■ SUPPLIED RECORDS
'''
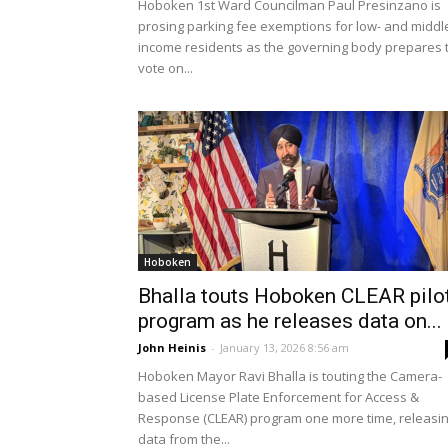
Hoboken 1st Ward Councilman Paul Presinzano is
prosing parking fee exemptions for low- and middl
income residents as the governing body prepares 
vote on...
Hoboken
Bhalla touts Hoboken CLEAR pilo
program as he releases data on...
John Heinis
-
January 13, 2026 8:56 am
Hoboken Mayor Ravi Bhalla is touting the Camera-
based License Plate Enforcement for Access &
Response (CLEAR) program one more time, releasi
data from the...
'''
■ WHAT THE TASK ASKS
Each line, starting with the one containing "Hoboken Mayor Ravi" and ending with the last line of the records above, should be reproduced exactly.

■ WRITTEN REPLY
Hoboken Mayor Ravi Bhalla is touting the Camera-
based License Plate Enforcement for Access &
Response (CLEAR) program one more time, releasi
data from the...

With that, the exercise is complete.